Public health measures, including vaccination, remain one of the most effective methods of controlling infectious disease. The long-term success of public health efforts, however, rely upon a deep understanding of the evolution of the disease-causing organism. My research into the evolution of pathogenic bacterial will allow for informed public health interventions.
Sergio Arredondo Alonso
Country of origin: Spain
Host: Prof. Jukka Corander, Institute of Basic Medical Sciences, University of Oslo Prof. Stephen D Bentley, Wellcome Sanger Institute
Thematic area: Bacterial population genomics, evolutionary modeling
Project title: Unravelling the dynamics of multidrug-resistance plasmid dissemination in the nosocomial pathogen Escherichia coli
My project
Escherichia coli is a bacterial commensal pathogen representing the most common cause of bloodstream and urinary tract infections in the developed world. Emerging resistance against last-line antibiotics, hinders the treatment of life-threatening infections in endemic areas such as South-East Asia.

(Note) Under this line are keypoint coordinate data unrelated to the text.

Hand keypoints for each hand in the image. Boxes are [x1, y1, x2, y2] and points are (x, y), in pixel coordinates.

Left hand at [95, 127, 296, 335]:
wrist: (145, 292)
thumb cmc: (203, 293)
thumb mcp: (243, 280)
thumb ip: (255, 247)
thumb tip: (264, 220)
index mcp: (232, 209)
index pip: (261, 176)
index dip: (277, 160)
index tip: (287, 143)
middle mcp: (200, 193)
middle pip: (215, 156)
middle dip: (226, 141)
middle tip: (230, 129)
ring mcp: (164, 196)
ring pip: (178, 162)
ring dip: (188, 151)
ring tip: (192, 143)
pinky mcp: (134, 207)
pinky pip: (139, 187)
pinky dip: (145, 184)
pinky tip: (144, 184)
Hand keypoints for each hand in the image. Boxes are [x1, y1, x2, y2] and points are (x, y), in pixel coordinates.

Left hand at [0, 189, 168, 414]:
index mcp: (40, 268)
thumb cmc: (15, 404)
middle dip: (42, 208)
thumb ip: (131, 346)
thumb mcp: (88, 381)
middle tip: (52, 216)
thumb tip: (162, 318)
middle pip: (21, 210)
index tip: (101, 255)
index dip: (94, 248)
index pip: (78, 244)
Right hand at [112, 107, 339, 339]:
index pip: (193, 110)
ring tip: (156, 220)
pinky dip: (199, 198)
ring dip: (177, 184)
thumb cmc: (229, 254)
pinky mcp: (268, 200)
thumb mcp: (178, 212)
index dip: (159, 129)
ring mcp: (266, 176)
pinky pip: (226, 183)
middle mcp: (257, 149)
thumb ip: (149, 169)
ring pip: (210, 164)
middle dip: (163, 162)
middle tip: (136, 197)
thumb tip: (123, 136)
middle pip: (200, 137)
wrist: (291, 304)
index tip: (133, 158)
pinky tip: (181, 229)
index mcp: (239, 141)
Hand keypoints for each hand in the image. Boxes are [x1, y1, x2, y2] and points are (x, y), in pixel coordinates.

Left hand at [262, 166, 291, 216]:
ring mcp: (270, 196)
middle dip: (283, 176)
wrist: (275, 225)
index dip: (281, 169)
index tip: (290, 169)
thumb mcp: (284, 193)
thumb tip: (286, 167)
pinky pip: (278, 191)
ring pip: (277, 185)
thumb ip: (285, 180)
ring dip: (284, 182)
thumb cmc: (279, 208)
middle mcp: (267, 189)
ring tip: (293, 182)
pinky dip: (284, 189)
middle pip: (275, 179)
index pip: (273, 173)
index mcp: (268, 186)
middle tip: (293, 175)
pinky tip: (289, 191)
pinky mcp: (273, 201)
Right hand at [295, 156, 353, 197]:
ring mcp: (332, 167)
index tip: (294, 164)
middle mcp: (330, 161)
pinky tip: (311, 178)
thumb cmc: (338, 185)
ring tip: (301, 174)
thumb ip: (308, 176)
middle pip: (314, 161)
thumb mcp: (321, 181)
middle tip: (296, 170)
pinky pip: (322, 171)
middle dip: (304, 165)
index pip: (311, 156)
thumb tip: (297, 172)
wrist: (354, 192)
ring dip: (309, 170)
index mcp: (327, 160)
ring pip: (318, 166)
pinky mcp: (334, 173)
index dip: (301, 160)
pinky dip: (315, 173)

Many of these resistance genes are present in plasmids, bacterial sequences that can be horizontally transferred between different lineages of E. coli or even across distinct bacterial species. Using the latest sequencing technologies, we aim to obtain the plasmid sequences present at more than 14,000 E. coli isolates.

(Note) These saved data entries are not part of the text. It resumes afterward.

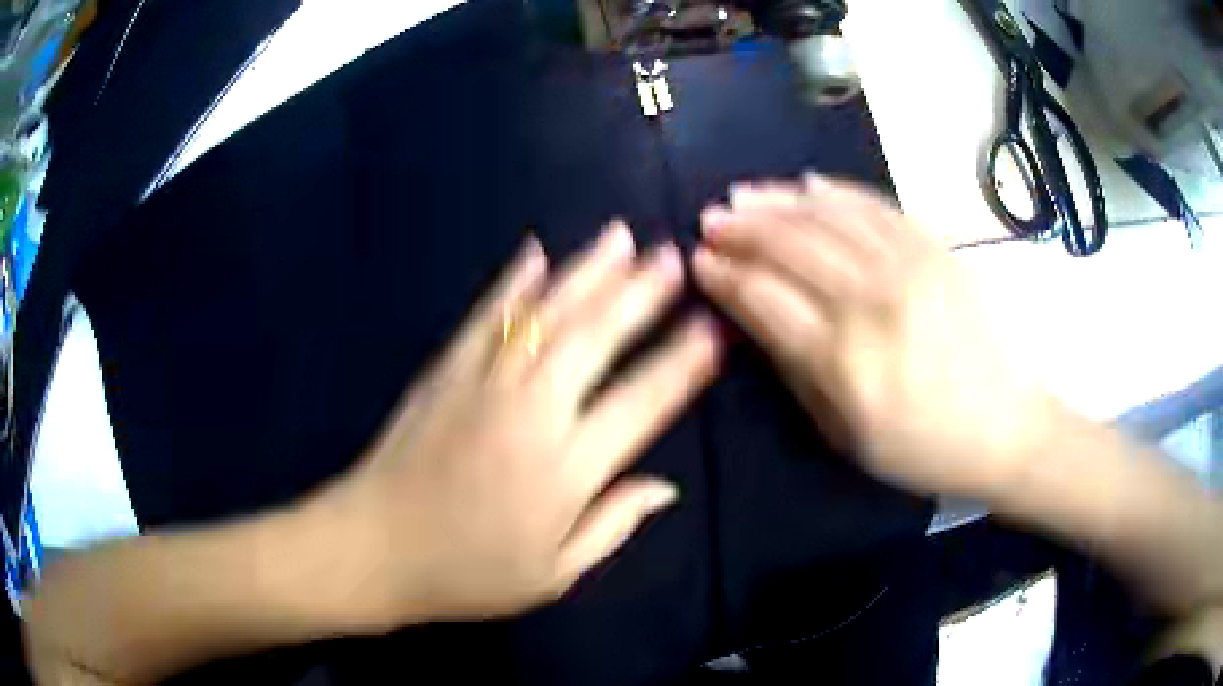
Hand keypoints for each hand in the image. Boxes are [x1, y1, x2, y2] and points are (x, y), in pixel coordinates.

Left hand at [319, 223, 720, 628]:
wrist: (374, 549)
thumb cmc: (467, 574)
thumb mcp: (553, 574)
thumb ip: (613, 525)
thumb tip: (666, 486)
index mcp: (566, 467)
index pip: (643, 401)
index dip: (683, 363)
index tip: (713, 329)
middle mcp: (531, 410)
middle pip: (596, 338)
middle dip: (640, 293)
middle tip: (673, 256)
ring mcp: (483, 383)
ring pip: (545, 314)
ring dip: (587, 271)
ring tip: (619, 237)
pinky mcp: (445, 371)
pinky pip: (486, 316)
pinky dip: (512, 281)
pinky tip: (534, 251)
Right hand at [692, 175, 1054, 498]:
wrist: (1008, 427)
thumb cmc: (924, 448)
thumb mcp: (846, 437)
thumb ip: (796, 373)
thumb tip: (754, 319)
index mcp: (845, 361)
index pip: (764, 298)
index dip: (724, 275)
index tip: (699, 262)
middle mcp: (872, 302)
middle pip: (790, 246)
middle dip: (740, 228)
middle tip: (710, 220)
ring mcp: (910, 266)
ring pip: (828, 216)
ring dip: (778, 201)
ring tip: (744, 195)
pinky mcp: (937, 248)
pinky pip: (877, 205)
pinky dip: (837, 190)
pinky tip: (808, 183)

This will be essential to identify if there are plasmids conferring resistance to last-line antibiotics which are shared and transmitted between distinct E. coli lineages or isolation sources.

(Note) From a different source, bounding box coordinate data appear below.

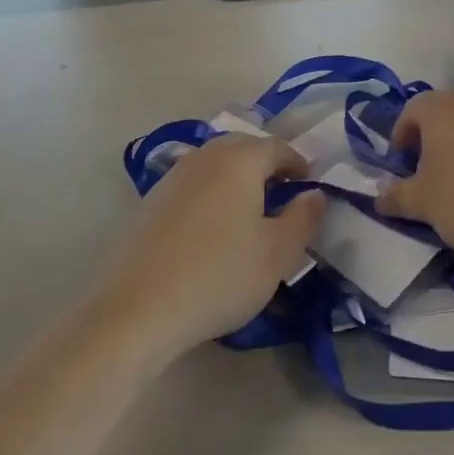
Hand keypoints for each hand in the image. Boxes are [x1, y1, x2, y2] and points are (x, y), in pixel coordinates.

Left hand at [100, 135, 323, 356]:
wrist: (139, 308)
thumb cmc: (220, 275)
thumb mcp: (278, 253)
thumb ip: (303, 218)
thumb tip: (314, 194)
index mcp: (238, 161)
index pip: (275, 147)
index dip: (297, 161)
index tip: (310, 181)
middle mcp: (203, 158)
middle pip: (241, 147)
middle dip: (266, 163)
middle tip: (283, 190)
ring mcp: (172, 178)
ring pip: (214, 164)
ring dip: (237, 177)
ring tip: (251, 208)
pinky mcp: (151, 203)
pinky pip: (193, 184)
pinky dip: (212, 192)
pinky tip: (215, 225)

This project has the potential to reduce the dissemination of antimicrobial resistance genes mediated by plasmid sequences. Ultimately, we aim to provide novel targets to disrupt plasmid replication and/or transmission, with potential clinical and industrial interest.
Sudaraka Mallawa Arachchi
Country of origin: Australia
Host: Jukka Corander, Department of Biostatistics
Group: Probabilistisk inferens laboratorium
Thematic area: Pathogen Genomics
Project title: Statistical methods to detect signals of epistasis and co-selection in bacterial pangenomes.
My project
In bacteria, evolution and selection play vital roles in shaping traits such as antibiotic resistance. Driven by the surge in genomic sequencing, many new methods have emerged to study these phenomena, and one exciting method: "Genome-Wide Epistasis Studies (GWES)", involves searching the bacterial genome to detect signals of selection. GWES is extremely challenging due to issues such as high genome linkage and plasticity. However, pinpointing these regions can generate pathways into genomic medicine and developing new antibiotics. We aim to design new open source software tools to perform GWES and apply them to cutting-edge genomic datasets of major human pathogens.
The accurate identification of genomic regions that undergo selection in major human pathogens can pave the way to design new antibiotics and other treatments. The open source release of GWES tools will benefit the entire bacterial genomics research community.